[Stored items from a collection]
=== Begin Enclosure ===

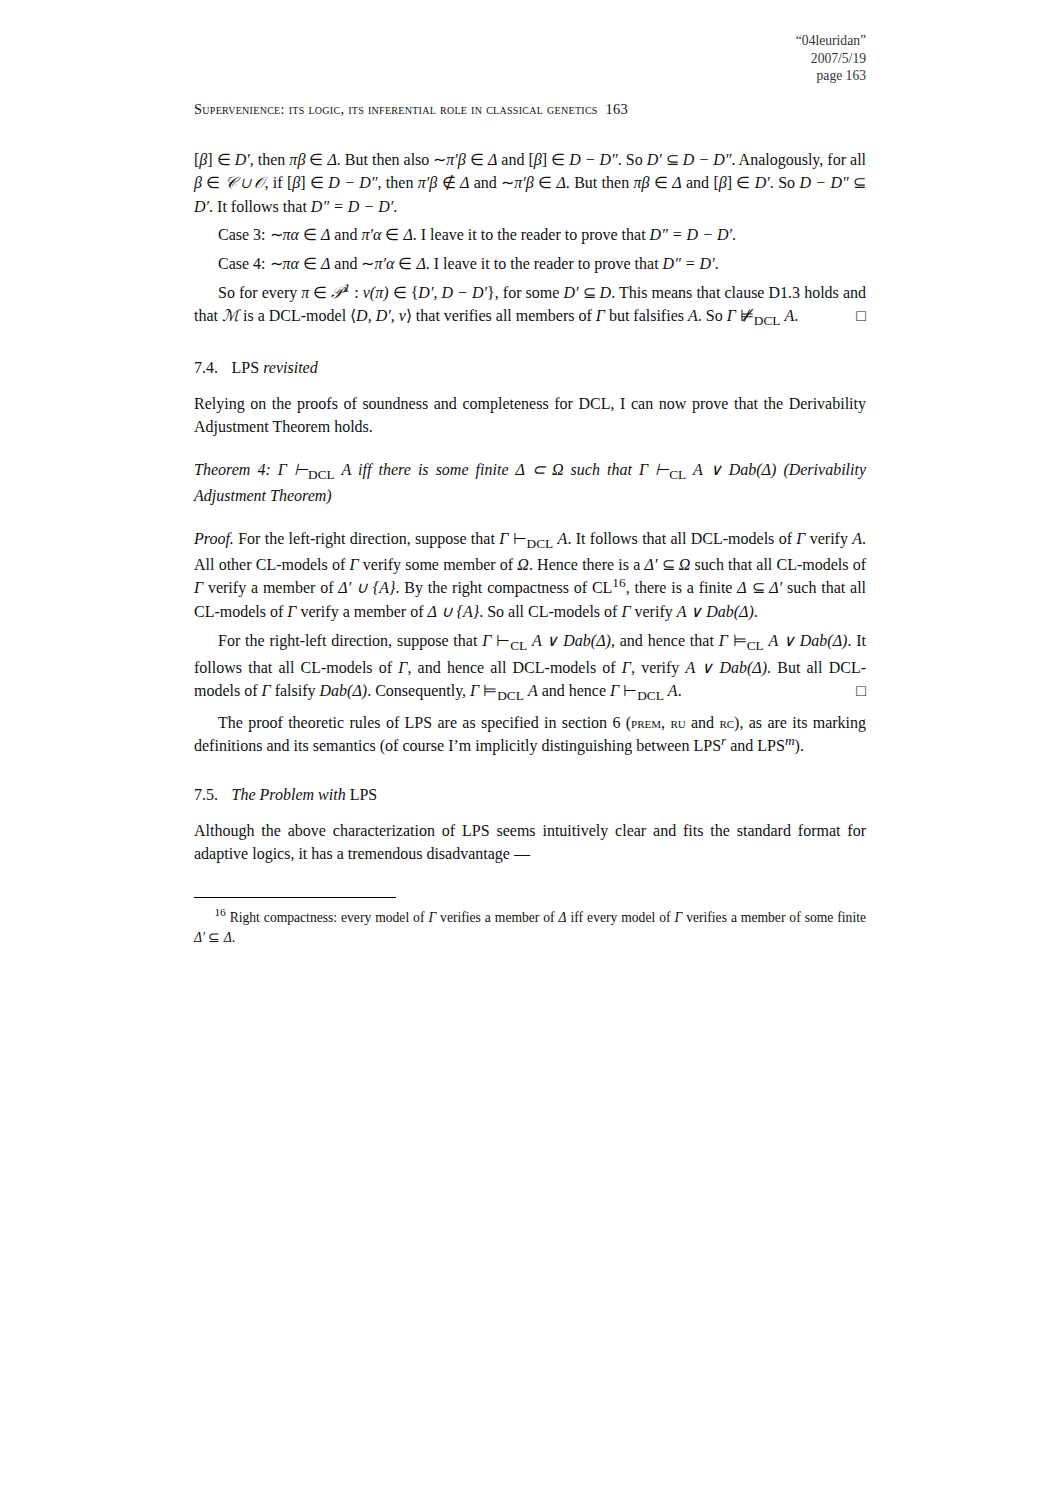“04leuridan”
2007/5/19
page 163
Supervenience: its logic, its inferential role in classical genetics 163
[β] ∈ D′, then πβ ∈ Δ. But then also ∼π′β ∈ Δ and [β] ∈ D − D″. So D′ ⊆ D − D″. Analogously, for all β ∈ 𝒞 ∪ 𝒪, if [β] ∈ D − D″, then π′β ∉ Δ and ∼π′β ∈ Δ. But then πβ ∈ Δ and [β] ∈ D′. So D − D″ ⊆ D′. It follows that D″ = D − D′.
Case 3: ∼πα ∈ Δ and π′α ∈ Δ. I leave it to the reader to prove that D″ = D − D′.
Case 4: ∼πα ∈ Δ and ∼π′α ∈ Δ. I leave it to the reader to prove that D″ = D′.
So for every π ∈ 𝒫1 : v(π) ∈ {D′, D − D′}, for some D′ ⊆ D. This means that clause D1.3 holds and that ℳ is a DCL-model ⟨D, D′, v⟩ that verifies all members of Γ but falsifies A. So Γ ⊭̸DCL A. □
7.4. LPS revisited
Relying on the proofs of soundness and completeness for DCL, I can now prove that the Derivability Adjustment Theorem holds.
Theorem 4: Γ ⊢DCL A iff there is some finite Δ ⊂ Ω such that Γ ⊢CL A ∨ Dab(Δ) (Derivability Adjustment Theorem)
Proof. For the left-right direction, suppose that Γ ⊢DCL A. It follows that all DCL-models of Γ verify A. All other CL-models of Γ verify some member of Ω. Hence there is a Δ′ ⊆ Ω such that all CL-models of Γ verify a member of Δ′ ∪ {A}. By the right compactness of CL16, there is a finite Δ ⊆ Δ′ such that all CL-models of Γ verify a member of Δ ∪ {A}. So all CL-models of Γ verify A ∨ Dab(Δ).
For the right-left direction, suppose that Γ ⊢CL A ∨ Dab(Δ), and hence that Γ ⊨CL A ∨ Dab(Δ). It follows that all CL-models of Γ, and hence all DCL-models of Γ, verify A ∨ Dab(Δ). But all DCL-models of Γ falsify Dab(Δ). Consequently, Γ ⊨DCL A and hence Γ ⊢DCL A. □
The proof theoretic rules of LPS are as specified in section 6 (prem, ru and rc), as are its marking definitions and its semantics (of course I’m implicitly distinguishing between LPSr and LPSm).
7.5. The Problem with LPS
Although the above characterization of LPS seems intuitively clear and fits the standard format for adaptive logics, it has a tremendous disadvantage —
16 Right compactness: every model of Γ verifies a member of Δ iff every model of Γ verifies a member of some finite Δ′ ⊆ Δ.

=== End Enclosure ===

■ **WHAT THE TASK REQUIRES**
Across the entries, state how many lines contain "Derivability", giving the number only.

■ **RESPONSE TO THIS TASK**
2